Kael set his phone down and turned back to his father's notes. Outside, the sun was setting, painting his apartment in shades of orange and gold. Somewhere in the city, life continued. People went about their evenings, unburdened by mysterious disappearances or chronic illness or the weight of legacies they never asked for.
Kael envied them.
But he also wouldn't trade places with them. Because despite everything the pain, the exhaustion, the unanswered questions he was still his father's son. And that meant he was curious. It meant he needed to know.
It meant that if there really was a door to another world, he would walk through it.
Even if it destroyed him the way it had destroyed his father.
He pulled out a fresh sheet of paper and began sketching a new design for the detector. The equations flowed from his pen, elegant and precise. This was what he was good at. This was where he belonged not in the world of strength and endurance, but in the world of thought and theory.
If he couldn't be strong in body, he would be strong in mind.
It would have to be enough.
Outside, the first stars appeared in the darkening sky. Somewhere among them or perhaps not among them at all, but somewhere perpendicular to them in a way that defied normal geometry was Teravyn.

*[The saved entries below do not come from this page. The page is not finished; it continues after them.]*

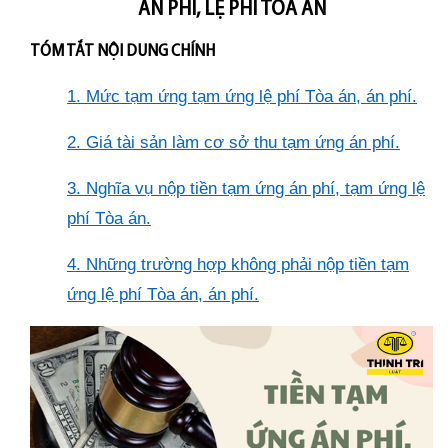
ÁN PHÍ, LỆ PHÍ TÒA ÁN
TÓM TẮT NỘI DUNG CHÍNH
1. Mức tạm ứng tạm ứng lệ phí Tòa án, án phí
.
2. Giá tài sản làm cơ sở thu tạm ứng án phí
.
3. Nghĩa vụ nộp tiền tạm ứng án phí, tạm ứng lệ
phí Tòa án
.
4. Những trường hợp không phải nộp tiền tạm
ứng lệ phí Tòa án, án phí.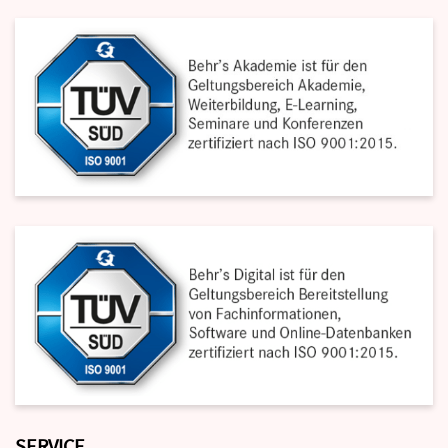
SERVICE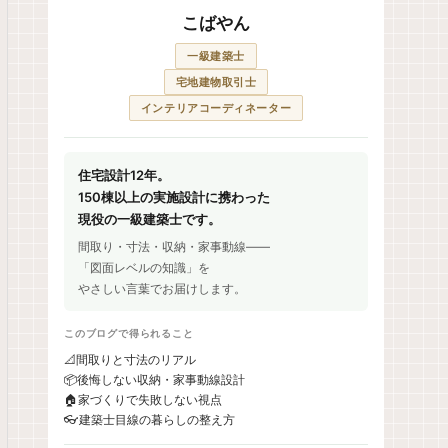
こばやん
一級建築士
宅地建物取引士
インテリアコーディネーター
住宅設計12年。
150棟以上の実施設計に携わった
現役の一級建築士です。
間取り・寸法・収納・家事動線——
「図面レベルの知識」を
やさしい言葉でお届けします。
このブログで得られること
📐
間取りと寸法のリアル
📦
後悔しない収納・家事動線設計
🏠
家づくりで失敗しない視点
👓
建築士目線の暮らしの整え方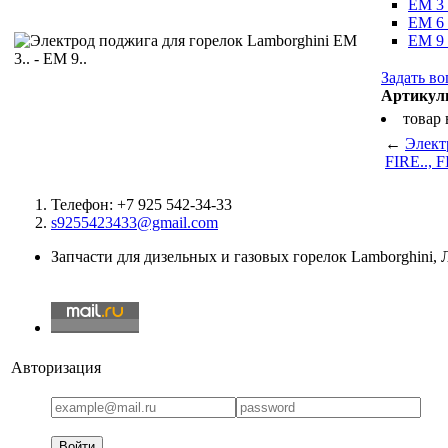
EM 3
EM 6
EM 9
Задать во
Артикул
товар
←
Элект
FIRE.., F
Телефон: +7 925 542-34-33
s9255423433@gmail.com
Запчасти для дизельных и газовых горелок Lamborghini,
Авторизация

The world his father had chosen.
The world Kael was determined to understand.
Even if he didn't yet know that in three days, that world would come crashing into his life in the form of a desperate, dangerous, impossibly brave girl who thought he was someone worth attacking.
Even if he didn't yet know that everything he thought he understood about his father, about himself, about what it meant to be strong all of it was about to change.
For now, he just worked on his equations.
And the universe, indifferent as always, continued its slow rotation toward the inevitable collision.